Tikibu: pronunciation dictionary with use examples

Word: usurpation
IPA transcription: [j,usɚp'eɪʃən]
noun meaning of the word
  • Synonyms: usurpation
    Meaning: wrongfully seizing and holding (an office or powers) by force (especially the seizure of a throne or supreme authority); "a succession of generals who ruled by usurpation"
  • Synonyms: trespass, encroachment, violation, intrusion, usurpation
    Meaning: entry to another's property without right or permission
Usage examples
  • In what does our security consist against usurpation from that quarter?
  • I have proved the right of the poor; I have shown the usurpation of the rich.
  • Usurpation may rear its crest in each State, and trample upon the liberties of the people, while the national government could legally do nothing more than behold its encroachments with indignation and regret.
  • This mode of reasoning appears sometimes to turn upon the supposition of usurpation in the national government; at other times it seems to be designed only as a deduction from the constitutional operation of its intended powers.
  • I repeat here what I have observed in substance in another place, that all observations founded upon the danger of usurpation ought to be referred to the composition and structure of the government, not to the nature or extent of its powers.
  • If the proposed construction of the federal government be found, upon an impartial examination of it, to be such as to afford, to a proper extent, the same species of security, all apprehensions on the score of usurpation ought to be discarded.
  • Not so with the tariff law of 1816: though sustained by men from all sections of the Union, and notably by so strict a constructionist as Mr.
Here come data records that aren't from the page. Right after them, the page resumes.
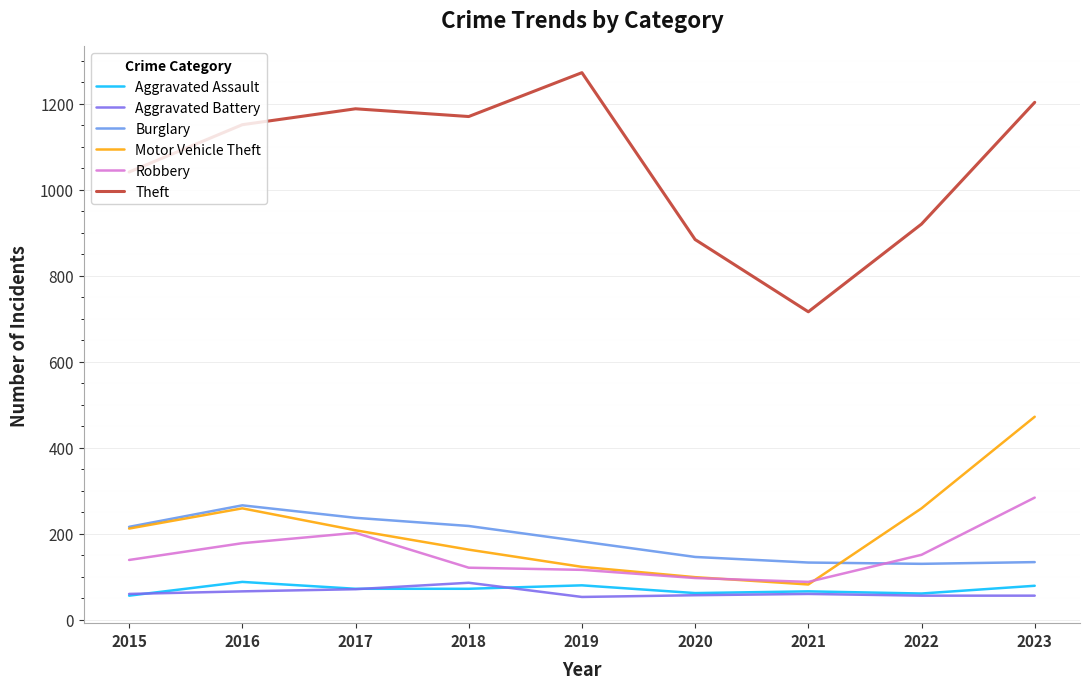

The Motor Vehicle Theft series shows 325 at 2017. True or false?

False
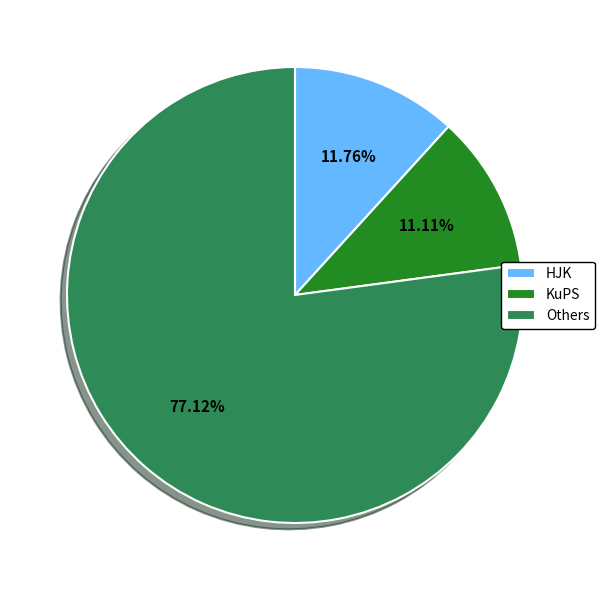

Which category has the smallest portion of the pie?

KuPS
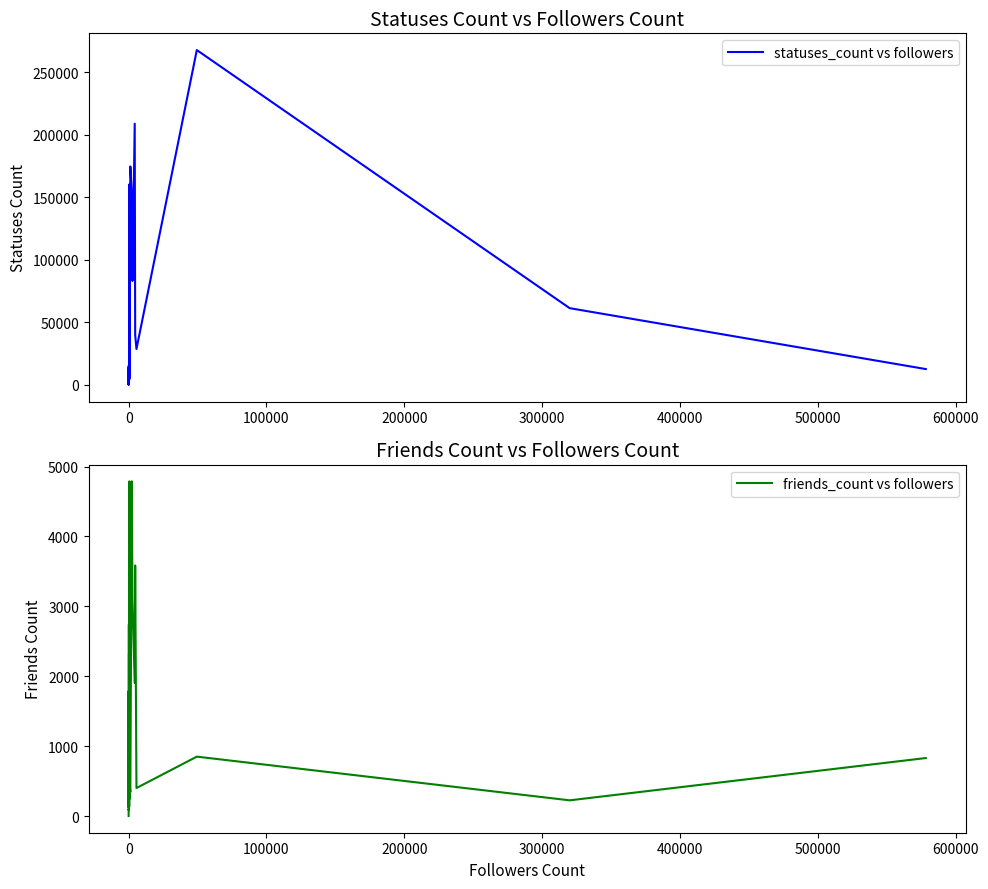

How many lines are shown in the chart?

2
Calhoun, there were not wanting those who saw in it a departure from the limitation of the Constitution, and sternly opposed it as the usurpation of a power to legislate for the benefit of a class.
  • They would be obliged to act, and in such a manner as would leave no doubt that they had encroached on the national rights. An experiment of this nature would always be hazardous in the face of a constitution in any degree competent to its own defense, and of a people enlightened enough to distinguish between a legal exercise and an illegal usurpation of authority.